Half an hour afterward, as he walked beside the empty wagon back to his hay fields, he was still hammering away at the dominant idea.
A gun and a hedge—no accident can be more common than that. Say you want to shoot some rats that have been showing their ugly whiskers in the field ditches; take your gun, well charged, and blow your brains out among the brambles of an untrimmed hedge.
Or these motor-cars! He thought of the way they came racing down the highroad from Old Manninglea. How would it be to wait for one of these buzzing, crashing, stinking road monsters over there on the edge of the heath, and jump out just in front of it? If one stooped down and took the full shock on one's forehead, it would mean a mess that there would be no patching together again. But one could not attempt that in daylight, because the driver would jam the breaks on, swerve round one, do anything desperate rather than run into one. And if he could not avoid one, he would tell everybody at the inquest that it was a plain suicide and nothing else. There would be passengers in the car too, who would also swear to its being a suicide. And at night these traveling cars have such powerful head-lamps that the roadway is lighted up for a hundred yards in front of them. Even at night, they would recognize it as suicide.

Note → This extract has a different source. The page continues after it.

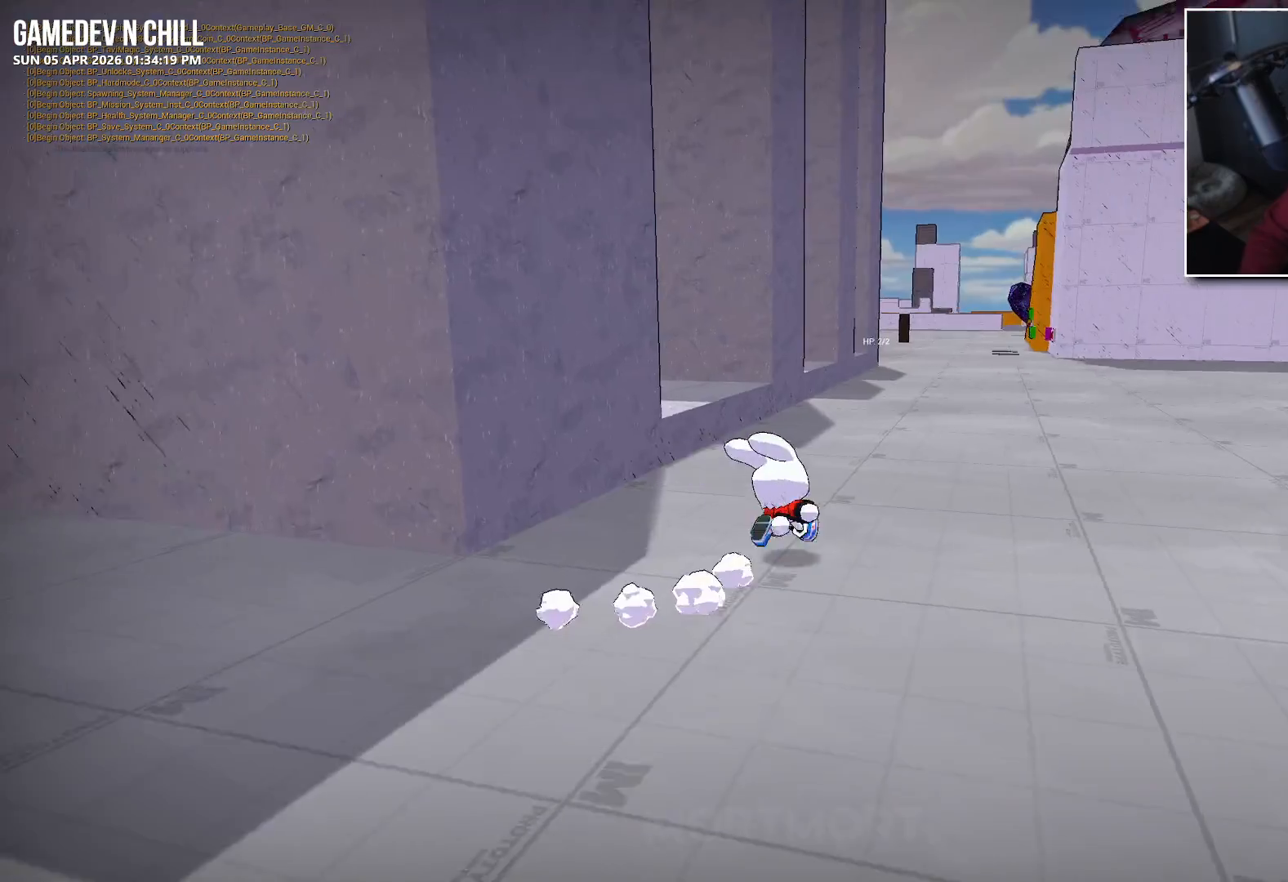
{"buttons": [], "left_stick": "up", "right_stick": "center", "events": []}
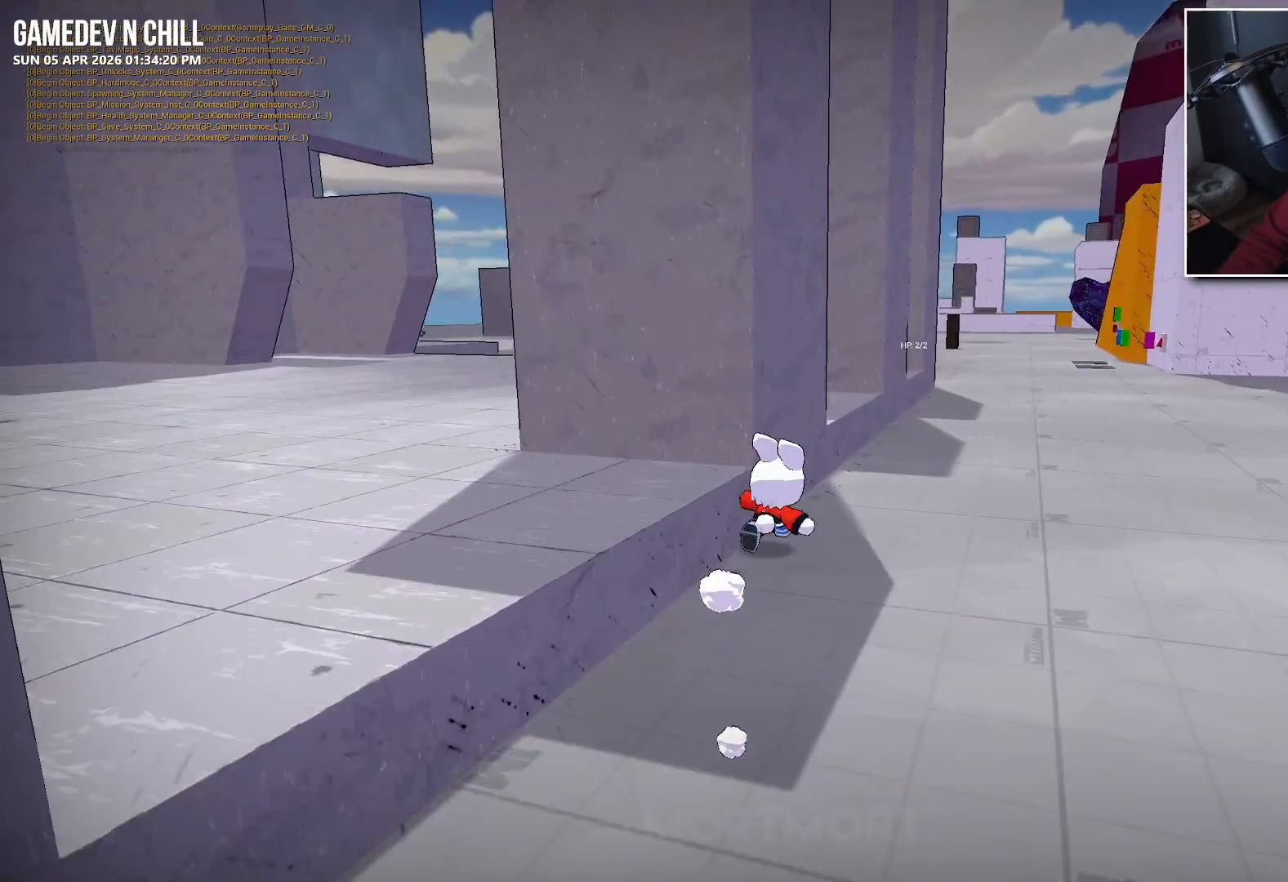
{"buttons": [], "left_stick": "up", "right_stick": "center", "events": []}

Toward dusk every evening external things became more real, and his hold on life tightening, he suffered more acutely in each hour that passed. Night after night he went back to Hadleigh Wood. It was the wood of despair, the focal point of all his pain, and he was drawn to it irresistibly through the gathering darkness.
On the second evening he found it difficult to get away. Mavis stopped him, asked him some domestic question, and then began to talk about a new suit of clothes for their boy. He was alive again now, emerged from his somnambulistic state, and he gave full attention to this matter of Billy's new serge suit; nevertheless, all at once she apologized for troubling him, and inquired if he had anything on his mind.
"No, Mav, of course not."
"Are you sure, Will? Do tell me if you've something worrying you."
"What should I have to worry me?" and he put his arm round her ample waist, and gave her an affectionate squeeze.
"The hay's all right, isn't it?"
"Yes, everything is all right.... You can't do better than you've suggested about Billy. Take him with you to Manninglea—and, look here, if Mr. Jones can't fit him properly out of stock, let him make the suit to measure. Don't consider the extra expense. We can afford it."
"Thank you, Will." Mavis was delighted. "You've told me to do the very thing I wanted to do; but of course I'd never have done it without your authority. I've been longing to see the little chap in clothes regularly cut out and finished for him, and nobody else."
Going through the yard Dale was stopped by his men. The foreman wanted directions for to-morrow's work; the carter asked for three new tires; the stableman regretted to be compelled to report that one of the horses had broken his manger rack.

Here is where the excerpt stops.